By weaving like a madwoman, I finished weaving “Ode to Joy” in time for my friend Joy’s memorial service. It came out beautifully!
The six motifs around the edges of the red-and-gold eternity knot represent things that were important to Joy:
- rainbow heart for gay rights
- triquetra knot for spirituality and her magical work
- Spinning wheel to represent her love for spinning and knitting
- High Priestess Tarot card – she was a gifted Tarot reader and often associated with the High Priestess
- scorpion for her astrological work (she was a Scorpio)
- Time Lord symbol (Gallifreyan) – because she was a fervent Dr. Who fan.
The four animals in white and gold in the center of the knot are Joy’s spirit animal (bear), the spirit animals of her two partners (African wild dog and Chinese dragon), and her spirit mentor (white owl).
And of course the four photos in the corners were all of Joy, at various stages in her life.
I ran into a ton of technical challenges while weaving this piece…mostly having to do with the density of the weft (crosswise) threads. After weaving about half of the first picture, I realized that the images were badly stretched, winding up about 20% longer than they should have been. This was probably due to the red design in the center, which had a lot of interchanges between the blue and the red layers of fabric. The more changes between layers, the more difficult it is to pack the weft in – so a section with a lot of color changes will naturally come out more loosely woven than a section with fewer changes.
I thought a bit about how to correct this. I could have squished the remaining piece by 20%, but then the difference between the early portion and the later portions would be obvious. I couldn’t start over without wasting a lot of precious and irreplaceable thread. (The gold thread, remember, was made with real gold – I had bought it from a yarn shop liquidator and had no way of buying more.) I finally realized that the eternity knot that framed everything could be stretched without problems – so I could proceed by simply adjusting the motifs in each section to be 20% shorter.
Here are the motifs as they were fed to the loom:
And here’s how they looked after they were woven:
As you can see, they actually stretched a bit more than expected – the circle is slightly out of true – but on the whole, it came out very well.
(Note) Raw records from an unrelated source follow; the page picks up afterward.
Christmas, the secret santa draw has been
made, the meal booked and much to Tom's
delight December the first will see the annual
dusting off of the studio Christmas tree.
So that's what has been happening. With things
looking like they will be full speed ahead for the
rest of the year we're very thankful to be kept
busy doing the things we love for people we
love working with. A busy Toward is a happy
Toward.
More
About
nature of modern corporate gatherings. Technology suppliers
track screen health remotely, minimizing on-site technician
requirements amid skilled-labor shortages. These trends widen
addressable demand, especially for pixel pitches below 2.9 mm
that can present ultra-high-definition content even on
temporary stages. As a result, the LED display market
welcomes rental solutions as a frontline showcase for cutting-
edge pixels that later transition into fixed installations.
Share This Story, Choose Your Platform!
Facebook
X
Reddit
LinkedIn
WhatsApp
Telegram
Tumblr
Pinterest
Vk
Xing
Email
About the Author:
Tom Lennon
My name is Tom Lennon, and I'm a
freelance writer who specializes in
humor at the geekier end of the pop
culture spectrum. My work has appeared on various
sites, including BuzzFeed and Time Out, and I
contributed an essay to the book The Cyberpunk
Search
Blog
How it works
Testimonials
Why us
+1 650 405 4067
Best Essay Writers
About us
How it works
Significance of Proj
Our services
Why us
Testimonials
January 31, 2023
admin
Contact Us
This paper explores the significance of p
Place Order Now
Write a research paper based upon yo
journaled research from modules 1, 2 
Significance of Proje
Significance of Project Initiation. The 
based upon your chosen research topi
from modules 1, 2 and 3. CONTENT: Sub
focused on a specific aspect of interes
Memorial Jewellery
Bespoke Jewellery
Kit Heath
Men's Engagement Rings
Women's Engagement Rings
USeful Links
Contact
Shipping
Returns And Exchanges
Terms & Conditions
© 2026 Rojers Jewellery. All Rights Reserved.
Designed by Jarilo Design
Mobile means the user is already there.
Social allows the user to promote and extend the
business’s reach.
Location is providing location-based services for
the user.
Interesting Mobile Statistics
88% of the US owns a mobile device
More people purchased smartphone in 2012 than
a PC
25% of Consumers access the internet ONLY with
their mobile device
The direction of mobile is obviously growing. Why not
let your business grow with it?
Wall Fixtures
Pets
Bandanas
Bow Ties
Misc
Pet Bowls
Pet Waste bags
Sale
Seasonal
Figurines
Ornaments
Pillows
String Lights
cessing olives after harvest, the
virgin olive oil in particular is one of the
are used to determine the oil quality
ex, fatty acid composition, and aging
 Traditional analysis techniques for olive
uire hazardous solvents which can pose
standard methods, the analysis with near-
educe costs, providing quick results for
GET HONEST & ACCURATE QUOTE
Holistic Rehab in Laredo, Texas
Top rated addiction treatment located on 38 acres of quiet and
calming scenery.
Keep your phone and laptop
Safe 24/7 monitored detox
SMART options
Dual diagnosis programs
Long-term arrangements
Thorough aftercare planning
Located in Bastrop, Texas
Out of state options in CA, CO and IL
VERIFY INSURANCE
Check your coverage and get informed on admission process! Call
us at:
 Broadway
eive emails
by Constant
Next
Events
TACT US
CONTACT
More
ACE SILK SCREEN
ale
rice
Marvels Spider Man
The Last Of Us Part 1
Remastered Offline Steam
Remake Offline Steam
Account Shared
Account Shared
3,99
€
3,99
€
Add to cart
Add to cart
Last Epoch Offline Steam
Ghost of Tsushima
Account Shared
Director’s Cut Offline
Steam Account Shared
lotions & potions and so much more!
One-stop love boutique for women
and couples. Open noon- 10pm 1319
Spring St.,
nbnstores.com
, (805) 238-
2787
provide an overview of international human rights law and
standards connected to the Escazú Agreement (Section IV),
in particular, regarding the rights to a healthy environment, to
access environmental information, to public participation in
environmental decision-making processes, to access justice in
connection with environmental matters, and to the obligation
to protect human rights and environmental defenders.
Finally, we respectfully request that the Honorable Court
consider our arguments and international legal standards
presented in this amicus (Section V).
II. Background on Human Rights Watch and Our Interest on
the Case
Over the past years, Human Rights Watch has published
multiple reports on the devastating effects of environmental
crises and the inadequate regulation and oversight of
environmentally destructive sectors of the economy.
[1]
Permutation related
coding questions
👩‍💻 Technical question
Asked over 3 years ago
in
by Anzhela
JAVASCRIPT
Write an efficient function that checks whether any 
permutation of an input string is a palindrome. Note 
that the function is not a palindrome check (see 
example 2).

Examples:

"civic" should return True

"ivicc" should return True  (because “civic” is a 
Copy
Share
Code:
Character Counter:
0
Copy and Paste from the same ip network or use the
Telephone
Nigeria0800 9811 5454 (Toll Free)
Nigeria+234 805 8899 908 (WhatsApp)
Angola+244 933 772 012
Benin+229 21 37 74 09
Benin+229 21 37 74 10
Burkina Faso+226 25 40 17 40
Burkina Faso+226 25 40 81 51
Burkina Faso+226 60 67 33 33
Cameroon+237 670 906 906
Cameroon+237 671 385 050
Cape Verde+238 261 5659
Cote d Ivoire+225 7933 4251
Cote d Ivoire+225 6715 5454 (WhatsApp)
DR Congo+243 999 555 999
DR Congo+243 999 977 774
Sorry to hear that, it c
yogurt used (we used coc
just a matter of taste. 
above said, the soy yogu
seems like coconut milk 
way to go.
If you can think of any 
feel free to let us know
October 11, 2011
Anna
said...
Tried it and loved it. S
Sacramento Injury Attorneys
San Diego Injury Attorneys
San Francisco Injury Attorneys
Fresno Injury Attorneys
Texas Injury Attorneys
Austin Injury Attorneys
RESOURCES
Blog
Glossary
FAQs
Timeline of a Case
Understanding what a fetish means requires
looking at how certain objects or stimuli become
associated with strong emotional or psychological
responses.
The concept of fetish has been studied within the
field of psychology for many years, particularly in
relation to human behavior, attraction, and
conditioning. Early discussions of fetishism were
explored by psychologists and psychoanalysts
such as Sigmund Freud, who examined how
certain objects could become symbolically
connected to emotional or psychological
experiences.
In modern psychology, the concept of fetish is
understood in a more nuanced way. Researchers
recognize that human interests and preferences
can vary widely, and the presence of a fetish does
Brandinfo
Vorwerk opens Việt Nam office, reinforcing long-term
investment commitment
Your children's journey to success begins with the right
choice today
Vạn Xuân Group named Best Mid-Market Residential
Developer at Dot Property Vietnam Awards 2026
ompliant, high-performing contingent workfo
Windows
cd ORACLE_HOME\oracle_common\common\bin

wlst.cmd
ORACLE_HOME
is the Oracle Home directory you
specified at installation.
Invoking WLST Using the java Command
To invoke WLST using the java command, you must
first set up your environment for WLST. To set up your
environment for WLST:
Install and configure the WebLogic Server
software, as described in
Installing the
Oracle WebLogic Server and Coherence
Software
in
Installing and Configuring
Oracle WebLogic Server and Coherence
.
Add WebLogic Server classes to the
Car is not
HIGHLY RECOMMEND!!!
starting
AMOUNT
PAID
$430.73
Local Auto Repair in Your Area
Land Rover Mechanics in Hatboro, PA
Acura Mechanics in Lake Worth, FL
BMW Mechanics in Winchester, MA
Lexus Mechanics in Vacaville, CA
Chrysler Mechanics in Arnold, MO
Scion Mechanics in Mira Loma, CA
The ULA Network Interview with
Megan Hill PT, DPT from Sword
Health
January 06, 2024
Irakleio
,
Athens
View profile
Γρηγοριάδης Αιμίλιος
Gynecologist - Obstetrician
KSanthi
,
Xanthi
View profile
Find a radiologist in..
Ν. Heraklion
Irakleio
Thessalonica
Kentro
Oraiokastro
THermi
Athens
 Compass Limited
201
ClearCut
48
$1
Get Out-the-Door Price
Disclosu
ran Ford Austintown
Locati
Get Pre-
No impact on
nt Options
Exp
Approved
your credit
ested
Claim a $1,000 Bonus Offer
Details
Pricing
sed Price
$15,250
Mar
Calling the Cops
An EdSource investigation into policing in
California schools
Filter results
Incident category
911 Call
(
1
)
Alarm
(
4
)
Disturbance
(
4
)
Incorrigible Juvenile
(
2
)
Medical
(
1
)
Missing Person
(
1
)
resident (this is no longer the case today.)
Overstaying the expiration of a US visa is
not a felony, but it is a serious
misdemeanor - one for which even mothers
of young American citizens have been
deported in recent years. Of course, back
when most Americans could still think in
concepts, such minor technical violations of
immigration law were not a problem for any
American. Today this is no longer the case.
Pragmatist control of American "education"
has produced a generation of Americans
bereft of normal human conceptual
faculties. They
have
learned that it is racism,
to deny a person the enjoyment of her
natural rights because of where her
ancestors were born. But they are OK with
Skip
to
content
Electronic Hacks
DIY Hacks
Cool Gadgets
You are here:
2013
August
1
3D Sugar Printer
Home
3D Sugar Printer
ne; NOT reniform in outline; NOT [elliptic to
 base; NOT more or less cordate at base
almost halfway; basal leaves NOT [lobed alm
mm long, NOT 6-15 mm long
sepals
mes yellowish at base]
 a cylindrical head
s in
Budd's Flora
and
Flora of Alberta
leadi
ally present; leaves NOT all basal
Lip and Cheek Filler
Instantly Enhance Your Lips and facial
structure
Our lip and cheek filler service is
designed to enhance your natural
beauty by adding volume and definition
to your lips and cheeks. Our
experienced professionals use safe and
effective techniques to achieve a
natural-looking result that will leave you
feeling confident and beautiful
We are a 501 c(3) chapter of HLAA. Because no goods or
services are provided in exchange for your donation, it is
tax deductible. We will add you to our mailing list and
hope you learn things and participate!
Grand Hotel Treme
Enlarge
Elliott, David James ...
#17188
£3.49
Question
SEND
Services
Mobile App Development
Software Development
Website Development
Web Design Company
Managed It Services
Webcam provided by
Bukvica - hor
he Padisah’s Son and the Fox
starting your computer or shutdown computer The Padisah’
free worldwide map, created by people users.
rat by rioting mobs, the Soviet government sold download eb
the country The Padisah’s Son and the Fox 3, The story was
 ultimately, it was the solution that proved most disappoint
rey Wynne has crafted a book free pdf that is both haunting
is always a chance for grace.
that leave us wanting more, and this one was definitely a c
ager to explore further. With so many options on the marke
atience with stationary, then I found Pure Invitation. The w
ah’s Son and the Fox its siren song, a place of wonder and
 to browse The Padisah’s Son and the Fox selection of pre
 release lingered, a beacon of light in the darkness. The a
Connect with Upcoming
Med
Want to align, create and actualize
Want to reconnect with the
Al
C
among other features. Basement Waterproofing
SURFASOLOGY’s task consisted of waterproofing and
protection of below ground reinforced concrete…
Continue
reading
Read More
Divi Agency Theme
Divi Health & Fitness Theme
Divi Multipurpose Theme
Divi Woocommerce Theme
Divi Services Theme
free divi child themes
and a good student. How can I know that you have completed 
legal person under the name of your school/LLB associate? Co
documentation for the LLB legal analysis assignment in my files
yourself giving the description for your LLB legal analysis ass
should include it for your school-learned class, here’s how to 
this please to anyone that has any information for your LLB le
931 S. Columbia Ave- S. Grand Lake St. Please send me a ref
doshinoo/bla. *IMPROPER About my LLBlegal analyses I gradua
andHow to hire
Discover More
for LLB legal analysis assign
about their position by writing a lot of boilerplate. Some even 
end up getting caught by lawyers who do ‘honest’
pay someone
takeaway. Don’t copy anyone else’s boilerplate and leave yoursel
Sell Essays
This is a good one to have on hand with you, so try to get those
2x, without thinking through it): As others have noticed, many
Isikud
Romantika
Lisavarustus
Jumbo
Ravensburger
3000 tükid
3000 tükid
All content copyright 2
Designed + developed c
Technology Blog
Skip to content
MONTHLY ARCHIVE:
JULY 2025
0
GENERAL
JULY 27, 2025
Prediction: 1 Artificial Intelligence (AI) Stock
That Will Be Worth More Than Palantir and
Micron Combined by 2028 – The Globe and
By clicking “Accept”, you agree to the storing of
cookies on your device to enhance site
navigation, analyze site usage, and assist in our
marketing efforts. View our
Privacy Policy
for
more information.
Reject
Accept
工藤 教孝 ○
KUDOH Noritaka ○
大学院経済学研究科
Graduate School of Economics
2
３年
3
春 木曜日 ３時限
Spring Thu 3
And the animals – bear, Chinese dragon, white owl, and African wild dog are wonderful and vivid. (The piece is even prettier in person…the camera doesn’t capture the glitter of the gold thread, or the richness and depth of the blue background.)
I’m very happy with the end result – I think it’s one of the best pieces I’ve created, and I think Joy would be proud. (And I can’t believe I went from initial sketch to finished work in just nine days!)